North Carolina’s coastline is one of the most vulnerable for a direct hurricane strike facing the Atlantic Ocean due to its protruded coastline. Factor in low-lying land, the Lumber, Pee Dee, and Cape Fear rivers, and the potential of catastrophic flooding is very high. In 2016, Hurricane Matthew stalled across the region keeping inland waterways above flood levels for weeks. Less than two years later, Hurricane Florence struck southeast North Carolina dumping more than 25 inches of rain. As a result, multiple Duke Energy substations were inundated with flood water and power to much of the region was out. Technicians were unable to begin making repairs until the water receded. This left substations down for more than five weeks, leaving thousands of Carolina residents without power.


Having faced a pair of “Storms of the Century” in two years, Duke Energy had to develop a solution to protect their substations from flooding. After failed attempts to raise the substations and construct a temporary flood wall, which was destroyed by Hurricane Florence, Duke Energy needed a permanent solution. Ultimately Duke Energy chose CMI’s UltraComposite FRP and ShoreGuard vinyl sheet pile due to the material’s longevity, non-conductivity, and lower total cost of ownership compared to steel or concrete.

“We put a lot of thought, did a lot of research, went around the country to see what other utility companies were doing in this space,” Duke Energy Corporate Communications Director, Ryan Mosier says. “We learned that we are the first utility to do this type of effort.” One of the sites Duke Energy visited was the Atlantic County Utilities Authority (ACUA) wastewater treatment plant and wind and solar farm in Atlantic City, NJ. The ACUA project utilizes a 4,896 linear foot flood wall built with CMI’s UC-95 UltraComposite (FRP) Sheet Piling. CMI’s PileClaw Steel Mandrel was employed to help drive the UltraComposite sheets into the ground. The same equipment and methods were utilized for Duke Energy’s seven substations.


Sheet pile installation began in June 2020 and each of the seven sites presented its own challenges. Gary Greene Engineers, with assistance from CMI’s Engineering department, was the lead engineer on the project. Construction was completed by HEPACO, Langston, and Cianbro. ShoreGuard 950, UltraComposite 50, and UltraComposite 75 synthetic sheet pile profiles were ultimately chosen based on site-specific soil parameters and varying flood wall height design requirements. The seven flood walls extend six to eight feet above grade at each site and the sheets were driven to varying depths utilizing CMI’s PileClaw mandrel to drive the sheets accurately and increase daily production. Removable aluminum gates allow crews access to the sites and can be quickly installed ahead of any forecasted flooding. TimberGuard® walers were installed at the top and each side of the flood walls to add strength.

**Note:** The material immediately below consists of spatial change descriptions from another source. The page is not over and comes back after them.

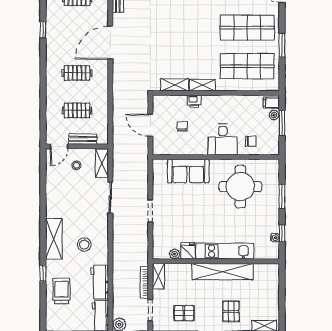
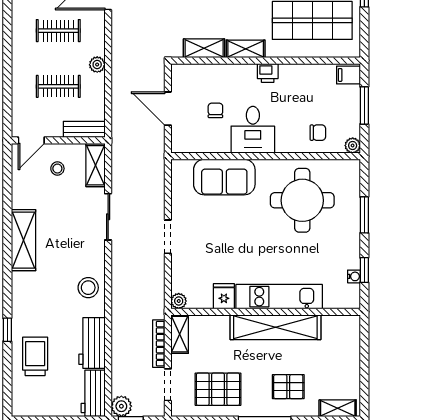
plant: (103, 96) -> (97, 65), added
printer: (194, 101) -> (268, 73), moved
plant: (274, 115) -> (353, 145), moved
bench: (83, 139) -> (84, 129), moved
desk: (223, 139) -> (253, 130), moved
shelving: (54, 239) -> (24, 240), moved
stool: (84, 245) -> (88, 288), moved
plant: (175, 254) -> (179, 301), moved
pallet: (231, 311) -> (288, 387), turned 90
pallet: (184, 313) -> (218, 389), width x1.50, depth x1.42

Substation Flood Wall Details


After dealing with two catastrophic “Storms of the Century”, resulting in millions of dollars of damage, loss of life, and extended periods of power outages, Duke Energy has stepped up its commitment when it comes to protecting the substations.

“We’ve had a struggle the last few years with the flood waters getting into the substations, but Duke Energy really stepped up to the plate,” Duke Energy Supervisor, Davy Gregg says. “They put a big investment in the community, and it really helps us out.”

Now Duke Energy’s infrastructure is more protected for when the next hurricane or flood event strikes the coast.